Innovative hardware takes centre stage at Seneca’s Free Software and Open Source Symposium
Toronto, October 23, 2012 – In its eleventh year, Seneca’s Free Software and Open Source Symposium (FSOSS) will showcase innovative hardware that runs open source software.
The two-day event will include sessions on the revolutionary $35 Raspberry Pi computer, which features software built and adapted with the help of Seneca students and faculty, as well as other small, inexpensive “Hackputers.” There will also be a hands-on heterogeneous computing workshop on October 25.
The annual event will take place on October 25 and 26 at the Seneca@York Campus (70 The Pond Road, Toronto) and is hosted by Seneca’s Centre for Development of Open Technology, a Canadian hub for the development and research of open source software through collaboration with the open source community, business, and other institutions.
“Seneca’s FSOSS has always been about sharing best practices in teaching and learning open source and providing our students with the opportunity to learn from those who are changing computing as we know it,” said Joy McKinnon, Seneca College Vice-President, Academic. “This year we are going beyond free software and including sessions that focus on business models for the commercialization of open source and the hardware that runs exclusively on open source software.”
Presentations at this year’s event will focus on the latest innovations to development techniques, as well as open source business models and commercialization. A panel discussion on this topic will include guests such as Ken Ono of NexJ Systems Inc., John Breakey of Promys Inc., Fred Dixon of Blindside Networks and Ben Houston from Exocortex Technologies Inc.

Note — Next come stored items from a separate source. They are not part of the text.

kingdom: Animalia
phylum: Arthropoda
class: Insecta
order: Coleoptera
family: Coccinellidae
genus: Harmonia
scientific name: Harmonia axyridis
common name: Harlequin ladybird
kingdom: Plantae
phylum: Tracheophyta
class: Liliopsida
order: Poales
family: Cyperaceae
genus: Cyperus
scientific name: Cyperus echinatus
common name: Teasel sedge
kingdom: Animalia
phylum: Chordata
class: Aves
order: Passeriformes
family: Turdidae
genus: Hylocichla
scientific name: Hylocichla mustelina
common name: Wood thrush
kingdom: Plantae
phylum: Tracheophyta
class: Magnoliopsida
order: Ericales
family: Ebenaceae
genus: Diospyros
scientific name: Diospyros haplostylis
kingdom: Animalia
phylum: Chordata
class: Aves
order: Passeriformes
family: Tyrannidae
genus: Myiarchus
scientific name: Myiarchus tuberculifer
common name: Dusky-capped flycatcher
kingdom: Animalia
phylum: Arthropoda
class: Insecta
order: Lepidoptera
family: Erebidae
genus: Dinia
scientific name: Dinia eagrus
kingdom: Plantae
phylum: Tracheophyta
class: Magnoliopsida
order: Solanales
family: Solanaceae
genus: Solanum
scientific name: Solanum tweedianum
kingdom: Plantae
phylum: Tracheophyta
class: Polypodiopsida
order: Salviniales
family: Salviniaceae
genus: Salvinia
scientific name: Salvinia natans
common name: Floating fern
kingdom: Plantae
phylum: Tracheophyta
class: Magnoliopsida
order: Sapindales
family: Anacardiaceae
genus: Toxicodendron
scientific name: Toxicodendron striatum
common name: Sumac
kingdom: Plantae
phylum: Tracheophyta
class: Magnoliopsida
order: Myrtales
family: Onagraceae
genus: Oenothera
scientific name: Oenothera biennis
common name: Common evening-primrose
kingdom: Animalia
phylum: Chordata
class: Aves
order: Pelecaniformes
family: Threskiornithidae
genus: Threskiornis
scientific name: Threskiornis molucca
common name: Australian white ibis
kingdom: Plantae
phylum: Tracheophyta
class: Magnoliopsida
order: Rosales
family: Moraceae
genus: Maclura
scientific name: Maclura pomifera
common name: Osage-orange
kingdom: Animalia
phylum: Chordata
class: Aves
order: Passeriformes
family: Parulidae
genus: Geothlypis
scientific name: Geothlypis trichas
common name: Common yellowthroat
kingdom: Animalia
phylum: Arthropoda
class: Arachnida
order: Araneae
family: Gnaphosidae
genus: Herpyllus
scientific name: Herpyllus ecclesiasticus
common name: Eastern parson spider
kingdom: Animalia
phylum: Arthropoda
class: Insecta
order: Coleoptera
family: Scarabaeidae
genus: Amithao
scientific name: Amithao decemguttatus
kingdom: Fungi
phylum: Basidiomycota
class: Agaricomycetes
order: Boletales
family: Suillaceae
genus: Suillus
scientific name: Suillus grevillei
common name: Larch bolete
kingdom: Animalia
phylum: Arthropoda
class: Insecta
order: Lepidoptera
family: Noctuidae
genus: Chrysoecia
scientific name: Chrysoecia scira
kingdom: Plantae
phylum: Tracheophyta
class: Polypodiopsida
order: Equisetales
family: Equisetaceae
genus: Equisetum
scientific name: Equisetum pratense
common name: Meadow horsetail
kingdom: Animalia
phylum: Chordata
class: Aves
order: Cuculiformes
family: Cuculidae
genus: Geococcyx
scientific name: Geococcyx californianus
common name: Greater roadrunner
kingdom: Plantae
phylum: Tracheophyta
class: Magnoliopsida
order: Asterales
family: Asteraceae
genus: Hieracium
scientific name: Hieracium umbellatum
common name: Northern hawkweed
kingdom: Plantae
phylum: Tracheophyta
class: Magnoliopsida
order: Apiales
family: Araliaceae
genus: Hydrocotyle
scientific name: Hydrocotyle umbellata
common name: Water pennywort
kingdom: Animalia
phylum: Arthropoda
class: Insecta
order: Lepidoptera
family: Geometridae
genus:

"Open source technology lets your company focus on its core business without having to spend time and energy on problems that are already solved, and helps you avoid the vendor lock-in and licensing overhead that can put a lot of drag on a company that needs to be light, nimble, and fast," said Mike Hoye, founder of Toronto software company Bespoke I/O. “This year's Free Software and Open Source Symposium will be a great forum for sharing ideas, best practices and new directions for open-technology-oriented businesses, and if you want to see what the internet is going to look like in five years, you should be there."